Die Anwaltskanzlei Laudin ist eine der ersten Adressen in der Stadt. Der gute Ruf Laudins beruht auf einen aufsehenerregenden Scheidungsprozeß im Jahre 1910. Sogar die gegnerische Partei hatte gegründeten Anlaß, seinen juristischen Scharfsinn, sein profundes Fachwissen und vor allem seine Vornehmheit und Zurückhaltung zu rühmen (32). Laudin übernimmt nur die wichtigen und schwierigen Fälle. Den Rest überlässt er seinen Gesellschaftern. Kein rauhes Wort aus seinem Munde traf sie. Niemals eine Reizbarkeit, eine Ungeduld, die den Angestellten zum Sündenbock machte (33).

Jakob Wassermann hat drei Fälle des Advokaten Laudin erzählerisch hervorgehoben; den der jungen ledigen Mutter Karoline Lanz, den des Fräuleins May Ernevoldt und insbesondere den des jungen Musikers Nikolaus Fraundorfer.

Der Fall Karoline Lanz

Hartmann verlässt den Hartmannshof, lässt seine Frau Brigitte mit den beiden Buben sitzen und geht mit seiner Geliebten Karoline Lanz nach Steyr. Dort arbeitet Hartmann in einer Fabrik und lebt mit Karoline in bescheidenen Verhältnissen. Karoline bekommt ein Kind. Hartmann kommt eines Abends mit Schüttelfrost aus der Fabrik nach Hause, legt sich zu Bett und stirbt. Karoline, die nun mit dem Kind allein dasteht, geht zum Hartmannshof und verlangt von Brigitte Hartmann das Testament, in dem der Verstorbene sie und ihr Kind finanziell abgesichert hat. Karoline wird von Brigitte vorgelassen. Als Karoline die Lade aufschließen will, ist sie offen und das Testament ist verschwunden.

Karolines Bruder Konrad fragt den Anwalt Laudin, wie Brigitte Hartmann zur Herausgabe des Testaments gezwungen werden kann. Laudin ernüchtert Konrad: Das Testament hat die Frau ohne Zweifel vernichtet; sie kann es also auch nicht herausgeben (25). Laudin übernimmt den hoffnungslosen Fall. Gewieft setzt er Brigitte Hartmann unter Druck; behauptet kühn, höchstwahrscheinlich existiere eine Kopie des Testaments und löst mit der lapidaren Vermutung bei Brigitte Hartmann hektische Betriebsamkeit über den ganzen Roman hinweg aus. Es gelingt dem geschickten Anwalt am Ende des Romans, Karoline zu helfen. Laudin bringt Brigitte Hartmann so weit, dass er ihr einen Brief in die Feder diktiert, in dem sie einer Teilung des Hinterlassenschaftsvermögens des Gatten zwischen ihr und Hartmanns Kebse (118) Karoline Lanz zähneknirschend zustimmt (349).

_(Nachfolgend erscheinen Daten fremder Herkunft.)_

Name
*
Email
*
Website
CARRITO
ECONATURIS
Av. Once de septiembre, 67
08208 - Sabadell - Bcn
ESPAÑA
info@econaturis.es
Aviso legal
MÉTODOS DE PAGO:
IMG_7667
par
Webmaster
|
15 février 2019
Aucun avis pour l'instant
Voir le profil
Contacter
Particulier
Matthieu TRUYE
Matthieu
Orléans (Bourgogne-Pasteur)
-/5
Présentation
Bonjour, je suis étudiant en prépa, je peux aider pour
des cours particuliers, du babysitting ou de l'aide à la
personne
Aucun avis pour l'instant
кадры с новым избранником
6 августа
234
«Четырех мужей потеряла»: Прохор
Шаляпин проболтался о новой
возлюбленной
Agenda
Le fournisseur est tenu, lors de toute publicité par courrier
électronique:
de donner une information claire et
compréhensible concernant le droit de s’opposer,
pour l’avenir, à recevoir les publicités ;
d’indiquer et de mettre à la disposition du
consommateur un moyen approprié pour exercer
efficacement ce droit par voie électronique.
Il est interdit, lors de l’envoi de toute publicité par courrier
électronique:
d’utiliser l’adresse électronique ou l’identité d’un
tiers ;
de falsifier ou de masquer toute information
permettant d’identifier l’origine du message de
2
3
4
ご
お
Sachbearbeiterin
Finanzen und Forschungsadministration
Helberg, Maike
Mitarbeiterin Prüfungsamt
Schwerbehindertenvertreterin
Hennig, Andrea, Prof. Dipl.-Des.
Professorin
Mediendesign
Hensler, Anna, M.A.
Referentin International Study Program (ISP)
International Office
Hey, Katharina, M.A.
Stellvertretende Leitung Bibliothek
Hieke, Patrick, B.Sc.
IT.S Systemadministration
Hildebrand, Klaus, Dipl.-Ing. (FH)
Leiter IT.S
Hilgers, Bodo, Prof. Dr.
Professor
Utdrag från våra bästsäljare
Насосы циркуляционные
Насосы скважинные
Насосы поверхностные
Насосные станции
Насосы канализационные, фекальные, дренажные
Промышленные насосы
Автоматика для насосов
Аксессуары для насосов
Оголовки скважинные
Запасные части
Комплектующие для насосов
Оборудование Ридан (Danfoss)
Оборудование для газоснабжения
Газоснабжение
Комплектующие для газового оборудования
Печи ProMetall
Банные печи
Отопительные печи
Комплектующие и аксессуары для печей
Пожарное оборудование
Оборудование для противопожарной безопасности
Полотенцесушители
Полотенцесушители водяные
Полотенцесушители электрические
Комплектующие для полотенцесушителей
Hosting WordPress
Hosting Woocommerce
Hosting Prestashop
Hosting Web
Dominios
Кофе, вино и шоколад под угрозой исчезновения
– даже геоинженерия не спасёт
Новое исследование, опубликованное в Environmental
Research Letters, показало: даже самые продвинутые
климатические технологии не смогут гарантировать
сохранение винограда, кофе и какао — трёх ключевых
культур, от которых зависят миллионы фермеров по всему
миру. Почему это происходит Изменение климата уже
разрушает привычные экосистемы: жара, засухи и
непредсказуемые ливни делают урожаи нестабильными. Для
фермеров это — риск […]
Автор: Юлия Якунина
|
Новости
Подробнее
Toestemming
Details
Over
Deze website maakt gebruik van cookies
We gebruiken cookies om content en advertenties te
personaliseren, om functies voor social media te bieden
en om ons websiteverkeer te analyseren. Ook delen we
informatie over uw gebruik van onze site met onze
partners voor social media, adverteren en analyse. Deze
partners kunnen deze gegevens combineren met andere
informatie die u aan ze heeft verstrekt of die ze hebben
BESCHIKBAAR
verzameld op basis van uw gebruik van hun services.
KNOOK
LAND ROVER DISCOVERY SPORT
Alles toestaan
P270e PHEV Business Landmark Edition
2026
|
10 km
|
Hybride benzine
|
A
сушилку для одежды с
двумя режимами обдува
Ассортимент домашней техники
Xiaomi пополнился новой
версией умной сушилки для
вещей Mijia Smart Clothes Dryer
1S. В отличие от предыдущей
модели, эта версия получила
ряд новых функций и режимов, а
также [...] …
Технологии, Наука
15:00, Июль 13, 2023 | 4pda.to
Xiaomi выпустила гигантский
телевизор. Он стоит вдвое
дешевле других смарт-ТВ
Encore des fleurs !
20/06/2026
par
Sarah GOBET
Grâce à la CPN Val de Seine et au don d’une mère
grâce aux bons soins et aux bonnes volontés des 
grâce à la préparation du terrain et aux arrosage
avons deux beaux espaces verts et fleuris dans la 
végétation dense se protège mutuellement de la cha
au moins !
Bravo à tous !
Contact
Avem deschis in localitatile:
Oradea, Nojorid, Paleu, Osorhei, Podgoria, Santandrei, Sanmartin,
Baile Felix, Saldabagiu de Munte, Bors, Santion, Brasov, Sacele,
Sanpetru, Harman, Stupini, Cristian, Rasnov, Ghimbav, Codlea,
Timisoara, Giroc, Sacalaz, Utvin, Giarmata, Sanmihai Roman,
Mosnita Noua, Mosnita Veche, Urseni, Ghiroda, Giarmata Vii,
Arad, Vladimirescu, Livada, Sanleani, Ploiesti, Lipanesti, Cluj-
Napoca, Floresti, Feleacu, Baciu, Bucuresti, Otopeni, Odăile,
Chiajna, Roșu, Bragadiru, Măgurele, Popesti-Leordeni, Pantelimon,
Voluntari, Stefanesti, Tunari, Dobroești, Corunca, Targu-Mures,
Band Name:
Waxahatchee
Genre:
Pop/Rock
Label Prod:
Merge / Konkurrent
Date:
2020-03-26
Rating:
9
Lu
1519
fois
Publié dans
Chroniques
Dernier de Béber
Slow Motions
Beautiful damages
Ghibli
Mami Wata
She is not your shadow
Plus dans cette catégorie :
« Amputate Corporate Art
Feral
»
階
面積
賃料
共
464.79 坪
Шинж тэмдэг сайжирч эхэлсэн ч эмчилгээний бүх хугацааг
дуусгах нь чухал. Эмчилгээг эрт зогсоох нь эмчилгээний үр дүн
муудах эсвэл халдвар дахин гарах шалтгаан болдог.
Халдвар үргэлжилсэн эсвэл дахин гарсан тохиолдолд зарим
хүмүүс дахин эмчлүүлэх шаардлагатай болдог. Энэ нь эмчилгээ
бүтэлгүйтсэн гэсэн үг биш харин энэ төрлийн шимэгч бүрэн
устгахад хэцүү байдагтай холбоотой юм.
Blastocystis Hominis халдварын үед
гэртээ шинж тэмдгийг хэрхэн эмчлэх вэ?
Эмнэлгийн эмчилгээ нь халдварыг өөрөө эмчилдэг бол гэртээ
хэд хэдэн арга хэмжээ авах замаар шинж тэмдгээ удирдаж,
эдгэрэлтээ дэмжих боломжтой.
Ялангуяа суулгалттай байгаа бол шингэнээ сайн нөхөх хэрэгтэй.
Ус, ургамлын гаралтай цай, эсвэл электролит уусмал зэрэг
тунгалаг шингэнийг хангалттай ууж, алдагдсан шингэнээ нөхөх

Vor diesem glücklichen Ende wird Konrad Lanz noch wegen Banknotenfälschung inhaftiert. Laudin kümmert sich selbstredend um den eingekerkerten hoffnungsvollen jungen Naturwissenschaftler.

Der Fall May Ernevoldt

Frau Konsul Konstanze Altacher, aus hochbürgerlichen Kreisen, hat eine beinahe krankhafte Vorliebe für Advokaten, sucht Laudin in der Kanzlei auf und malt ein düsteres Bild ihrer Familie. Dabei gingen aus der Ehe drei Töchter hervor.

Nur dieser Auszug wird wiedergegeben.